Un concetto mi va di esprimere sulla Nazionale dell’amico Bearzot. Va bene, le idee dell’Enzo furlan sono quelle giuste. La sua passione è macerata. Egli è l’erede del magistrale Pozzo. Epperò la Nazionale qualche volta dà alla testa dei suoi moschettieri; isola, toglie ogni altro interesse, e dopo la Nazionale il campionato può essere affrontato senza quei pungoli che invece occorrono, sono indispensabili ad una squadra come la Juve per essere la Juve degna del suo scudetto.

Il 20 novembre, alla ripresa, noi andiamo a riveder la Juve nella città di Sara Simeoni, e, se il lettore consente, di Romeo e Giulietta, la sospirosa città scespiriana della Arena.

Abbiamo faticato a riconoscere la Juventus. Avevamo nel cuore e nella mente la squadra di cento imprese, di Milano e di Magdeburgo, l’abbiamo ritrovata più elegantuccia e molto risoluta a giochizi e balistiche, ma senza la spinta corale, l’entusiasmo a momenti protervo, che le avevano consentito tanti successi. Io non ho dubbi. L’ho sempre detto agli amici bianconeri. La Juventus si è rilanciata con valori morali enormi, puntigliosi, con la serietà infrangibile che diparte dai suoi dirigenti ai quali mi sento vicino, perché li sento dirigenti, non fanno moine coi giornalisti, non usano particolarismi con nessuno, sono freddi semmai, in qualche momento impietosi, ma hanno dignità. Si parla tanto di stile juventino, e spesso se ne parla a capocchia. La dignità della Juventus è un fatto di costume. E’ dignità piemontese. La società nomata Juventus fa i fatti e attinge alla semplicità per progredire.

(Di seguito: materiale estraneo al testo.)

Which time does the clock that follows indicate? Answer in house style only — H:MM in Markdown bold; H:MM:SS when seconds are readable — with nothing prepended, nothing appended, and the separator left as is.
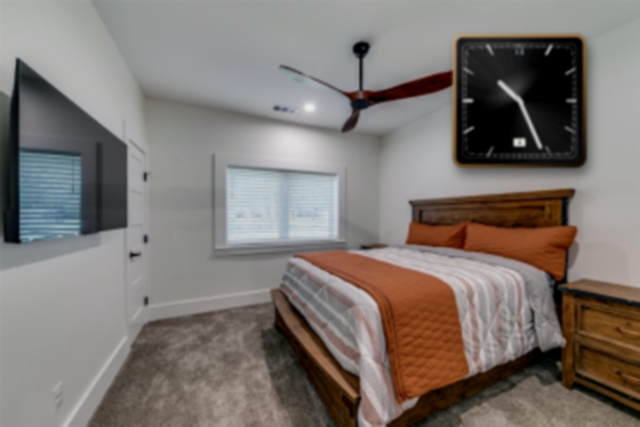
**10:26**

Qualcuno ha scritto che Virdis ha deluso contro il Verona. Più di Virdis contava la squadra. Se nel calcio mettessimo un solista retrodatato non caverebbe il ragno dal buco. In verità, la Juventus collettivo ha latitato in quella vicenda e la Juve non è andata oltre allo zero a zero. E’ esatto perciò opinare che questa squadra, anzi questo squadrone, debba mai guardarsi allo specchio e risolvere piuttosto le sue partite in un fatto di pertinenza contingente. Le intese debbono essere costanti. La Nazionale deve esaurirsi con la Nazionale e la Juventus tornare alla domenica, col piglio, la passione, la consapevolezza , che le hanno dato grandezza. Ed a questo proposito mi sento di dover dedicare a Causio, detto Brazil, un pistolotto elogiativo. Brazil dona alla squadra un senso di freschezza, la sua eleganza negli inserimenti col pallone, il suo cross da fondo illustrano il calcio italiano. Bisogna inoltre finirla con la storiella che non lotta. Lotta e come  il leccese, ha cuore e non fegatello di merluzzo. Bisogna dirgli bravo.

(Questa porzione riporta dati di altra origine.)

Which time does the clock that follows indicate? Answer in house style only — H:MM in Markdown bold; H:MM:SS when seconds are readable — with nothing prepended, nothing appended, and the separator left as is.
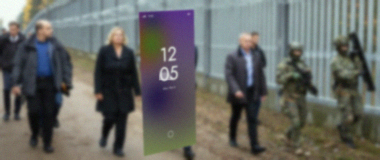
**12:05**
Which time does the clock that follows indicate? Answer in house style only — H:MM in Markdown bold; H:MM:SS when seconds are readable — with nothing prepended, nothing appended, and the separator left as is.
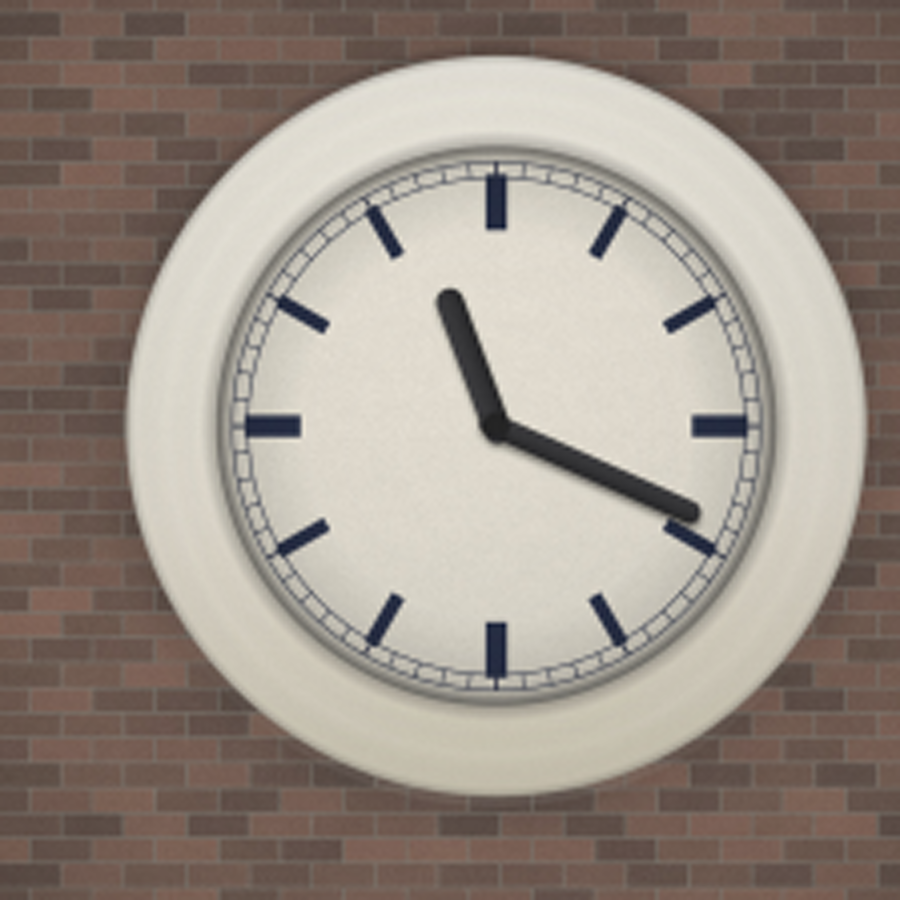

Furiafurinfuretto ha fatto le duecontocinquanta partite e procede. Un mediano così è stato, è, alla base della fortuna della Juventus. Furino è il cuore indomito della squadra. La sua semplicità e la sua fede. Ed io mi auguro che duri.

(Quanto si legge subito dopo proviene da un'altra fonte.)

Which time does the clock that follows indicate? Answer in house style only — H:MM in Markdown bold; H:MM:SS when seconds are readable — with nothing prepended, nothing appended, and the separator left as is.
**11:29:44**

Mi auguro che duri e perduri anche Zoff bersagliato da ogni parte da critiche feroci. Un portiere adamantino come il furlan continua a dare il suo rendimento smentendo le cassandre coi fatti. Vige una legge per certo giornalismo. O esalta furiosamente o ferocemente denigra. Io non fui mai tenero con Zoff, essendo vecchio ed avendo visto portieri e portieroni, ma non ho mai trascurato la sua grandezza, che è assoluta, e ne fa uno dei più grandi portieri della storia del calcio.

E mi pare che nel mio libro “Juventus Juventus” ho trovato per Dino il paragone giusto. L’ho paragonato a quello scrittore che fece dei suoi talenti un tesoro: Fitzgerald Scott.